The world is moving closer to the final abolition of the death penalty, the latest figures published to coincide with World Day against the Death Penalty on Thursday showed.
At present, five countries are responsible for almost all the state executions carried out in the past year.
So far, 137 countries have abolished the death penalty in law or practice, while 60 retain its use, usually for people convicted of murder. At least 1,252 people were known to have been executed in 24 countries last year. Of all the executions, 88 percent took place in China, Iran, Saudi Arabia, Pakistan and the US.
PHOTO: AFP
By the end of last year, 91 countries had abolished the death penalty for all crimes, with Albania, the Cook Islands and Rwanda all recently abandoning capital punishment, said Reprieve, which represents death-row prisoners around the world.

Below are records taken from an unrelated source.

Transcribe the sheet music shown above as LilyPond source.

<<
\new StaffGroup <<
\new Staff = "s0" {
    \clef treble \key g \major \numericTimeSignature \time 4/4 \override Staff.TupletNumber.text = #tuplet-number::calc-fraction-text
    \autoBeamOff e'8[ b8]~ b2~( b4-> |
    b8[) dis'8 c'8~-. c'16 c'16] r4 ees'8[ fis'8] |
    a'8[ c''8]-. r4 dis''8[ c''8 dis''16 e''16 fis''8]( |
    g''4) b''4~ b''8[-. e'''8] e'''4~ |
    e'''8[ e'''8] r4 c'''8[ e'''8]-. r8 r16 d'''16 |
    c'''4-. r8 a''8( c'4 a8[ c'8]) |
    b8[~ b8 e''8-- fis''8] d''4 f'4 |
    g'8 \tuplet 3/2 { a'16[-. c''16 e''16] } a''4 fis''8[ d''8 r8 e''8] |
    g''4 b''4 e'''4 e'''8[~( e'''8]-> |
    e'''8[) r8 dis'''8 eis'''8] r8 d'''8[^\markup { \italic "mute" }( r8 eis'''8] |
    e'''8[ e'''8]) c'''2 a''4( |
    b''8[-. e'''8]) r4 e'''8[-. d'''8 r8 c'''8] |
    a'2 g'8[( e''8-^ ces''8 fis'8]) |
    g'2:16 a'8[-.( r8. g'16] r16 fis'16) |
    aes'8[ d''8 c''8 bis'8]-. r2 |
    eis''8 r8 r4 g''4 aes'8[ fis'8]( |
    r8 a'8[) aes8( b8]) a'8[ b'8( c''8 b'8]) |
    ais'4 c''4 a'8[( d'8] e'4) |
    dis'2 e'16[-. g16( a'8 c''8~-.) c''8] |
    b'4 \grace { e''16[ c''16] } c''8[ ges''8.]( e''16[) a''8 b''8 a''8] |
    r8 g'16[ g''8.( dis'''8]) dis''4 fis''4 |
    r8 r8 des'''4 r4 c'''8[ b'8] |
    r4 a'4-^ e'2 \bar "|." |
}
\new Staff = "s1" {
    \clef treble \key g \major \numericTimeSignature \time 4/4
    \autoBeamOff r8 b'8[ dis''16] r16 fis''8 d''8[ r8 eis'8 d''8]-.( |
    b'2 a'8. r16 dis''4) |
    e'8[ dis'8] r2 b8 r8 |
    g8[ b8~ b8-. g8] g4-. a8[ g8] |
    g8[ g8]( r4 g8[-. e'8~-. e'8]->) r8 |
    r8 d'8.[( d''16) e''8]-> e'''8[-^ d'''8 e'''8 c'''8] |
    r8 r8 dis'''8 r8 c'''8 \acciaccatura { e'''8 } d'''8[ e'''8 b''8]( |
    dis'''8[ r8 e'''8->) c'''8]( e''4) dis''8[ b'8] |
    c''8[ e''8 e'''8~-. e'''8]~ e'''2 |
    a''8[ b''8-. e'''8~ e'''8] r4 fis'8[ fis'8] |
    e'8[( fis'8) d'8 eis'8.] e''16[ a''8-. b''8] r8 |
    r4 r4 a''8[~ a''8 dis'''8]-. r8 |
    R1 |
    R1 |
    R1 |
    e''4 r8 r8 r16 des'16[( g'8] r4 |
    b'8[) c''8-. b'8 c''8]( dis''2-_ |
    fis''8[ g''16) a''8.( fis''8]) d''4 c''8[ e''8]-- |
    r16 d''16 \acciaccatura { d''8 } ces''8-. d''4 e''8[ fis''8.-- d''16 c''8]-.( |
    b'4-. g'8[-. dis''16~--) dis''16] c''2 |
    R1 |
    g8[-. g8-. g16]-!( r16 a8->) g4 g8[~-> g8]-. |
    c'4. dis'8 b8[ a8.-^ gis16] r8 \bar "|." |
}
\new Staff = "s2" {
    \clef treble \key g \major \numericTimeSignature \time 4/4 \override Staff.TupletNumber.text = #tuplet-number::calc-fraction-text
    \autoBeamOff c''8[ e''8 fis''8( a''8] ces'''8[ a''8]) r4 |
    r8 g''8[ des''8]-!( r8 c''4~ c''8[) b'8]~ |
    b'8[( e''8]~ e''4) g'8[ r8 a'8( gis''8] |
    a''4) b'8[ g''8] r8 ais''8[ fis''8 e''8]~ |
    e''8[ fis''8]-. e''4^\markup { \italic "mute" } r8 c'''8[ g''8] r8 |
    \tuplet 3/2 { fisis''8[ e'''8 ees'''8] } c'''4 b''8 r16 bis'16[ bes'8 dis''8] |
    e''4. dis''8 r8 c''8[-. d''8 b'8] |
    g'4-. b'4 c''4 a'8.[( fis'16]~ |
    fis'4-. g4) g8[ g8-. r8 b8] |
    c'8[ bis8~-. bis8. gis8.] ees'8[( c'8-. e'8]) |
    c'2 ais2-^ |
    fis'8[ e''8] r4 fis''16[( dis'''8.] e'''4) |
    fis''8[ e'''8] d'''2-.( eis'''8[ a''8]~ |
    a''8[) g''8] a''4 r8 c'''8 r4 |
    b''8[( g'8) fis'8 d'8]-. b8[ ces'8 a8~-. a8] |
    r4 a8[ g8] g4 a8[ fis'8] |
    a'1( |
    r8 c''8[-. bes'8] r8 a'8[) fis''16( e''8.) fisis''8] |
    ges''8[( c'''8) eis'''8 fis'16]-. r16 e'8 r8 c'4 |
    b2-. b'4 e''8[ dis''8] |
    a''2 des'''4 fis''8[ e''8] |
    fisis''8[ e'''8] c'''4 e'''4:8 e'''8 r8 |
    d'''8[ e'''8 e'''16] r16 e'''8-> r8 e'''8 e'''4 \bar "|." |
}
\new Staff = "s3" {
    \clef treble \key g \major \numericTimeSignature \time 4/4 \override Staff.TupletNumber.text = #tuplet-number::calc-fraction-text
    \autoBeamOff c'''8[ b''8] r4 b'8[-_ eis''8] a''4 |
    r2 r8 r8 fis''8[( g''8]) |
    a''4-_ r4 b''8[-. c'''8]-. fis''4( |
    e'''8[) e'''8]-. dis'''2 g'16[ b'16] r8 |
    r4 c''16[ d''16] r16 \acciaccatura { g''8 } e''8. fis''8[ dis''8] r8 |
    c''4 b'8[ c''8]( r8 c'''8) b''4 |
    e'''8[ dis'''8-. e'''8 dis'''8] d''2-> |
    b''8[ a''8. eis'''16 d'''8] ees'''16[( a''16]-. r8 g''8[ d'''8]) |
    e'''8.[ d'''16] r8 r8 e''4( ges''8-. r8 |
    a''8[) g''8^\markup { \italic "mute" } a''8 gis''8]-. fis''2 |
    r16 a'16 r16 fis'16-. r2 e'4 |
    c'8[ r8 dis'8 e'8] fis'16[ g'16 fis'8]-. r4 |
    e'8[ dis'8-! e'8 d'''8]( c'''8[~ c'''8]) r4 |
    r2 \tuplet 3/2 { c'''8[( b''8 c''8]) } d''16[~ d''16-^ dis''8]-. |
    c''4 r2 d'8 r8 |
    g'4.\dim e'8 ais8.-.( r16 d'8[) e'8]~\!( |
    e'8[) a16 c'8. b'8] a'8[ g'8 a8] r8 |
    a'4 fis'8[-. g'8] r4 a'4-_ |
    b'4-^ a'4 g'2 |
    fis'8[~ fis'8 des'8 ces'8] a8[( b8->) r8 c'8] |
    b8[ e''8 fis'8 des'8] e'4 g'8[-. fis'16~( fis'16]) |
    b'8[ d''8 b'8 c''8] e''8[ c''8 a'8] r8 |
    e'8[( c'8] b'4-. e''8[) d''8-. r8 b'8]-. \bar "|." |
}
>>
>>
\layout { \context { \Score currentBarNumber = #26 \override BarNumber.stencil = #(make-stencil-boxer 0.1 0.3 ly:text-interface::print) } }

“The reality is that, despite the progress that has been made over the last 18 months, there are still thousands of people being executed every year around the world,” said Clive Stafford Smith, director of Reprieve.
In Europe, only Belarus retains capital punishment. Abandonment of the death penalty is a prerequisite for joining the EU. The US is the only country in the Americas to have carried out any executions since 2003, but the 53 executions in 2006 represented the lowest annual total for a decade, and death sentences continue to drop from a peak in the mid-1990s.
China makes by far the most use of the penalty.
“Asia leads the way globally as the continent that carries out the most executions,” said Amnesty International’s UK director, Kate Allen. “The number of executions carried out by China last year makes them the world’s No 1 ‘executioner.’ This year we have seen a noticeable increase in the use of the death penalty in Japan. Executions in that country are typically shrouded in secrecy. In Pakistan, there are approximately 7,500 people, including children, on death row.”
In some areas with a long tradition of executions, such as central Asia, there is a clear move toward abolition.
In Africa, only six countries carried out executions in 2006. In seven states the death penalty is applied for consensual sexual acts between adults of the same sex, while Iran retains the death penalty for a large number of offenses, among them “cursing the Prophet,” adultery and drinking alcohol. Last year, Iran executed 317 people, including eight juveniles.
India, South Korea and Taiwan should join the global trend and immediately establish a moratorium on the death penalty, rights group Amnesty International said yesterday.
Amnesty said these three nations had stopped executing criminals in recent years and should make that move official, setting an example for the rest of Asia.
Amnesty has also called for more transparency in those countries where the death penalty is entrenched, as well as improvements in legal aid and the appeals process, and a review of the crimes that warrant such a punishment.
“There is a window of hope and a chance for change in Asia,” said Irene Khan, secretary general of Amnesty International. “Today we are urging India, South Korea and Taiwan to join the global trend towards ending executions and set and example for the rest of the continent to follow.”